52.609107396117786
1.7372993035052249

MacMillan, Sir Kenneth

World Famous Ballet Dancer, Choreographer and Director of the Royal Ballet

Kenneth MacMillan was an enigmatic figure, who laid his emotions bare in his ballets; challenging and provoking his audiences. His father, William, met Edith Shreeve, who lived at Ormesby Waterworks, during the First World War. Edith’s father was an engine-minder and William was guarding the waterworks. The couple married. He returned home to unemployment after being gassed in the hostilities and was disillusioned with post-war life. The family moved to Glasgow, where William obtained work, but was dismissed for complaining about the treatment of a fellow worker. He then set up as a chicken farmer. This business failed and the family did a moonlight flit back to Great Yarmouth to escape their situation. Kenneth had learned country dancing in Scotland. Later when, in Great Yarmouth attending Northgate Junior School, he would dance outside the Garibaldi Hotel for pennies. He won talent competitions at the Britannia Pier and attended dancing classes at the Little Theatre with Miss Jean Boulton. He was evacuated from Northgate School to Upper Broughton in Nottinghamshire, but returned to Great Yarmouth, homesick. He obtained a scholarship to the Grammar School and was evacuated again; this time to Retford. Kenneth became so proficient and confident that during school holidays back in Great Yarmouth, he joined the grandiosely named Empire Orpheans, a concert party based at the Empire Cinema. They toured American air force bases. MacMillan later wrote: my mind boggles today to think how awful we must have been, but the airmen were very kind. They would feed us well and give us chocolates. Kenneth’s mother died during the war. Phyllis Adams, a local dance teacher, became his surrogate mother. She realised that Kenneth was a prodigious talent and taught him without charge, shaping his ambition to dance. She later recounted: a lasting memory of mine was watching Kenneth doing grand jetes across Yarmouth Market Place on his way home from school


When he was 15 years old, MacMillan found an advertisement in the Dancing Times offering scholarships for boys at the Saddler’s Wells Ballet School. He wrote to Ninette de Valois in the name of his father. The letter got him an audition, but did not fool anyone, as he discovered later when as Director of the Royal Ballet he looked through his files. Ninette de Valois was persuaded of his ability and awarded him a scholarship, comprising free tuition, an accommodation allowance and five shillings a week pocket money. At the Sadler’s Wells Ballet School, MacMillan began to meet kindred spirits of his own age. In little over a year he was a member of the Sadler’s Wells Opera Ballet, Soon, he moved to the larger Sadler’s Wells Company, by then based at Covent Garden. He went on its first American tour, dancing the role of Florestan in The Sleeping Beauty, on the company’s triumphant opening night in New York in 1949. However, MacMillan became increasingly troubled by stage fright and then turned to choreography. 

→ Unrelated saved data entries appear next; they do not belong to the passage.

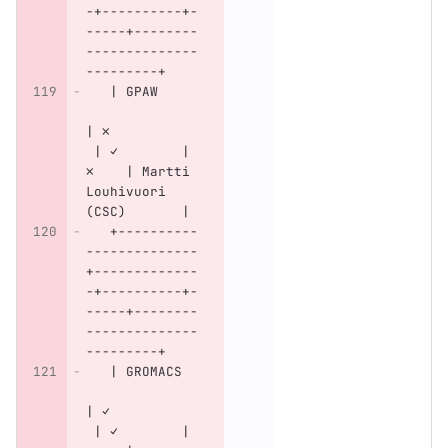
-+----------+-
-----+--------
--------------
---------+
   | GPAW     
| ✗           
 | ✓        | 
✗    | Martti 
Louhivuori 
(CSC)       |
   +----------
--------------
+-------------
-+----------+-
-----+--------
--------------
---------+
   | GROMACS  
| ✓           
 | ✓        |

In 1966, Kenneth MacMillan moved to West Berlin to become the Director of Ballet at the Deutsche Oper and remained there for four years. In 1970, he returned to London to become the Director of The Royal Ballet. He greatly expanded the company’s repertory, doubling the number of Balanchine works, introducing ballets by Tetley, Cranko, Van Manen, and Neumeier. 


Throughout, MacMillan continued to be busy in the studio making one act works, including Elite Syncopations using music by Scott Joplin. However, MacMillan concentrated on long ballets. No 20th Century chorographer produced so many full-length works. After seven years as the Director of the Royal Ballet, MacMillan retired, so that he could focus exclusively on his choreography. In 1974, MacMillan married Deborah Williams, an Australian artist and he was knighted in 1983. In 1984, while remaining Chief Choreographer of the Royal Ballet, he became Associate Director of the American Ballet Theatre for five years. 

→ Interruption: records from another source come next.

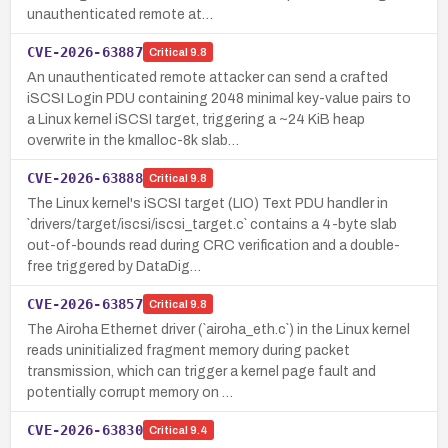
unauthenticated remote at…
CVE-2026-63887
Critical
9.8
An unauthenticated remote attacker can send a crafted
iSCSI Login PDU containing 2048 minimal key-value pairs to
a Linux kernel iSCSI target, triggering a ~24 KiB heap
overwrite in the kmalloc-8k slab…
CVE-2026-63888
Critical
9.8
The Linux kernel's iSCSI target (LIO) Text PDU handler in
`drivers/target/iscsi/iscsi_target.c` contains a 4-byte slab
out-of-bounds read during CRC verification and a double-
free triggered by DataDig…
CVE-2026-63857
Critical
9.8
The Airoha Ethernet driver (`airoha_eth.c`) in the Linux kernel
reads uninitialized fragment memory during packet
transmission, which can trigger a kernel page fault and
potentially corrupt memory on …
CVE-2026-63830
Critical
9.4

Kenneth MacMillan died at the Royal Opera House on a night when Birmingham Royal Ballet was presenting his Romeo and Juliet in Birmingham and, when Mayerling was being revived at Covent Garden. The curtain calls were cut short by the news that he had collapsed backstage. The cast of Mayerling, still caught up in the drama of the ballet, were numb with shock. There were gasps and sobs from the members of the audience, who stood in silence before filing out into the night.